Chinese Scientists Use Remote Sensing Technology to Digitize Great Wall




Researchers from the Chinese Academy of Sciences (CAS) recently used remote-sensing equipment in their efforts to restore a vanished section of the Great Wall in Northwest China’s Xinjiang Uyghur Autonomous Region.

By analyzing the local conditions of the landscape with remote sensing technology, the researchers were able to recreate a digital model of the Great Wall.

China Institute of Remote Sensing and Digital Earth (RADI) under the Chinese Academy of Sciences (CAS)

China Institute of Remote Sensing and Digital Earth (RADI) under the Chinese Academy of Sciences (CAS)
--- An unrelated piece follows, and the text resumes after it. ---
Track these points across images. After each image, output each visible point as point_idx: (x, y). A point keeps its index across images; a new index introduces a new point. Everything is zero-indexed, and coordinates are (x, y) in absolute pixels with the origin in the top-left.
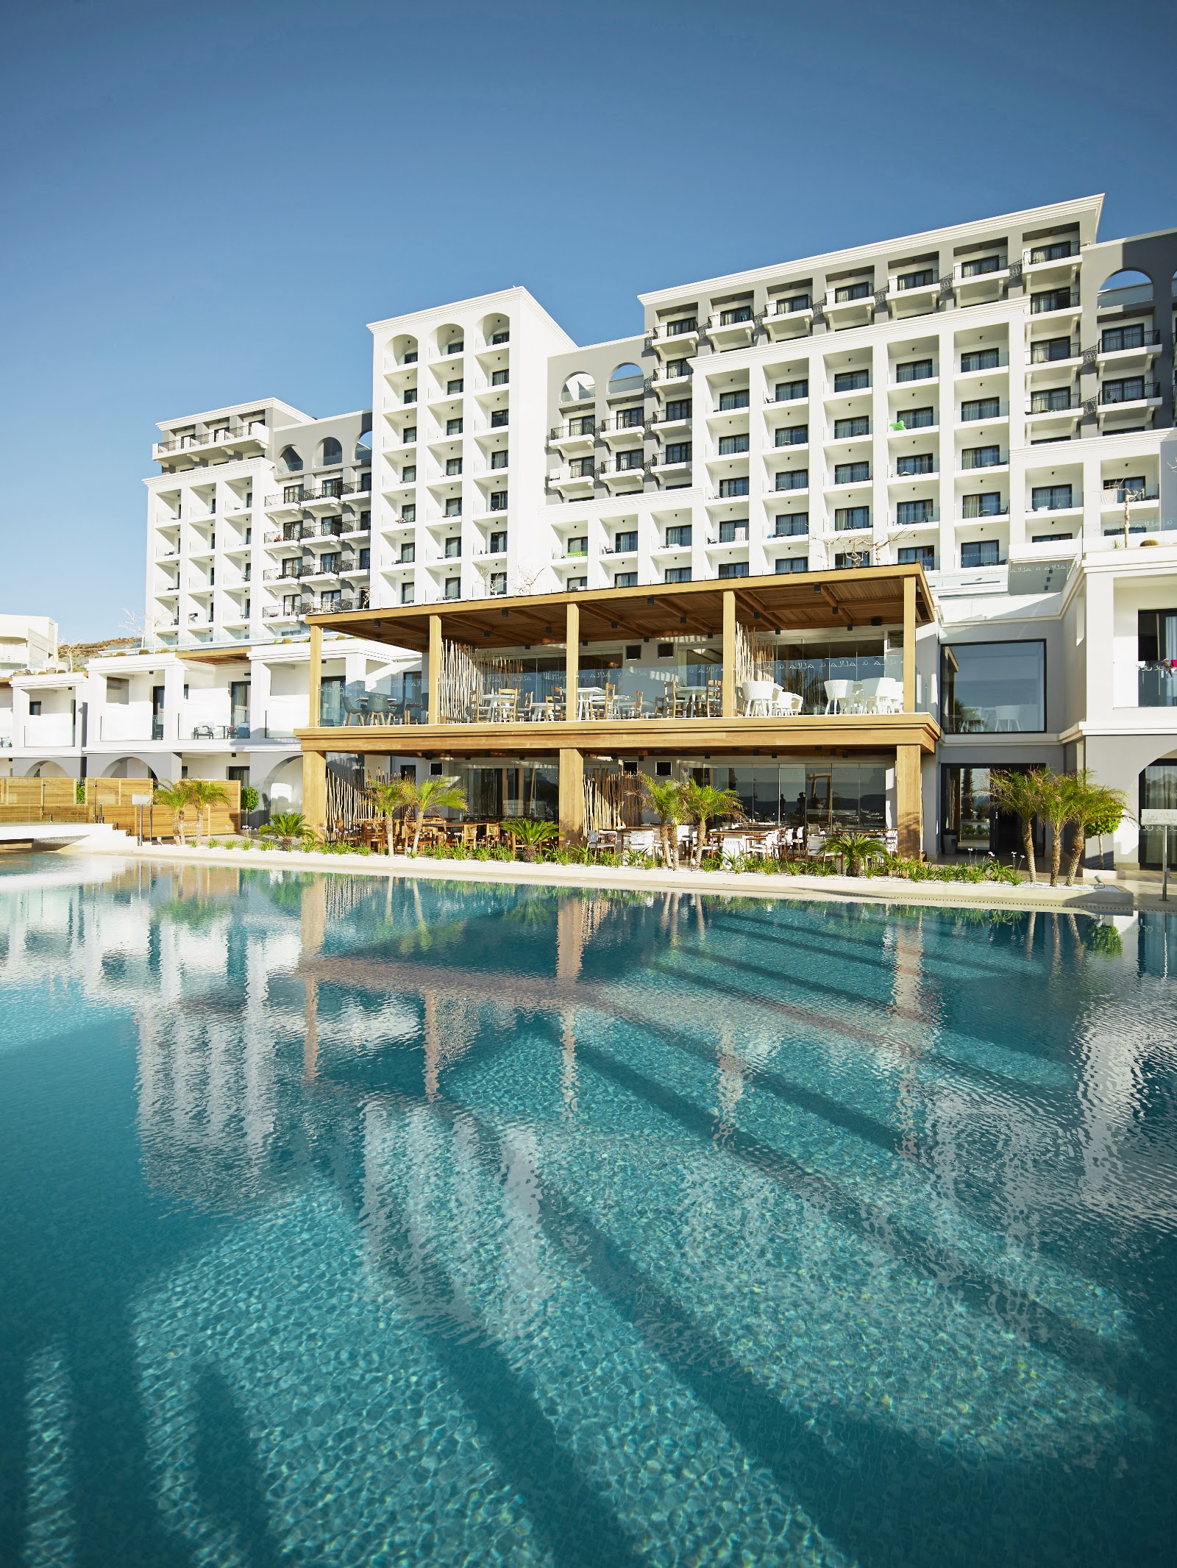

This section of the Great Wall was built nearly 1,000 years ago to protect Xinjiang from invaders, but was gradually eroded over the centuries by wind and sand.

Similar to radar, remote-sensing technology used in archeology makes use of electromagnetic waves to detect and observe relics located underground.

“Different from other areas of China, the Great Wall in Xinjiang didn’t have connected high walls but were separate fortresses located at main roads and passes and along river banks,” CAS researcher Nie Yueping told the People’s Daily.

So far, more than 600 locations making up the Xinjiang Great Wall have been discovered.